Los cuerpos ígneos neógenos del cerro de Las Minas (35,3°S - 69,9°O), Cordillera Principal de los Andes, SO de Mendoza: geología, petrografía y geoquímica

2007 
The Neogene igneous bodies of the Cerro de las Minas (35.3°S-69.9°W), Main Cordillera of the Andes, SW of Mendoza: geology, petrography and geochemistry. The cerro de las Minas (35.3°S-69.9°W) consists of four epizonal igneous units: diorite-tonalite, granodiorite and granite plutons and andesite dikes and sills. These units are part of the Neogene magmatic arc of SW Mendoza (Andesita Huincan). They intrude the sedimentary Jurassic Puchenque and Auquilco Formations. Near the contacts with plutons, the sedimentary rocks are modified to biotite and pyroxene hornfels, recrystallized limestones and superimposed banded Fe-skarns.

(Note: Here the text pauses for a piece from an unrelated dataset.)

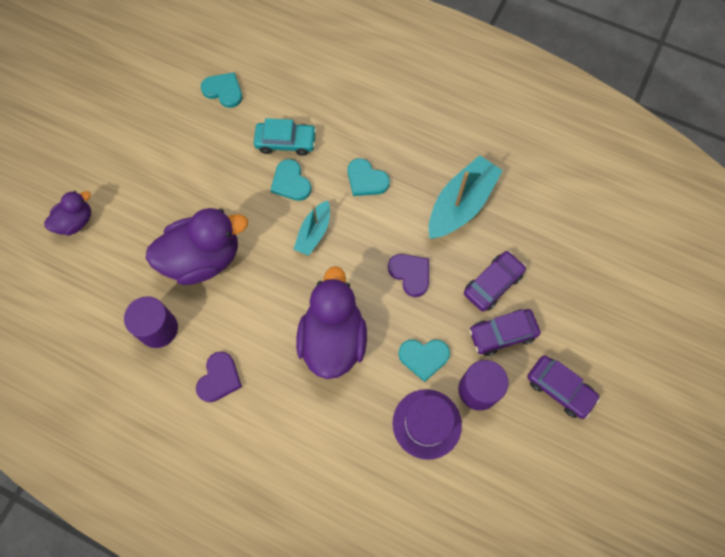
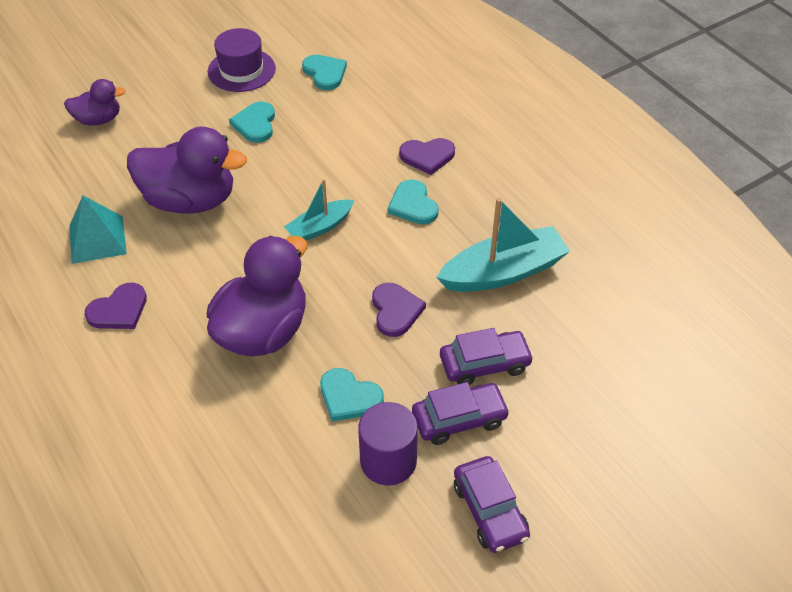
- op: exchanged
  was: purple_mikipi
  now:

Geochemically, they are cogenetic plutons with a wide compositional range. They are metaluminous, subalkaline with a calc-alkaline affinity, Itype plutons, like other plutons from convergent margins associated with Fe skarns. They evolved through a fractional crystallization process involving their main mineral components, (plagioclase-piroxene-anphibol-magnetite-titanite), and mingling between the diorite and granodiorite magmas. Their incompatible trace elements and REE patterns are similar to igenous rocks a) from the Neogene volcano-plutonic arc (Andesita Huincan), b) associated with Fe skarns of SW Mendoza (Hierro Indio and El Kaiser), c) of the cerro Nevazon, from the Paleogene volcano-plutonic Arc of NW Neuquen, and c) of the Andean Quaternary volcanic segment of the TSVZ (34.5°-37° SL), wich are emplaced on a relatively thin continental crust (35-50 km). This suggests that the parental magma of the cerro de las Minas plutons came from calc-alkaline and metaluminous magmas derived from primary magmas generated in a similar mantle source, with little or no residual garnet.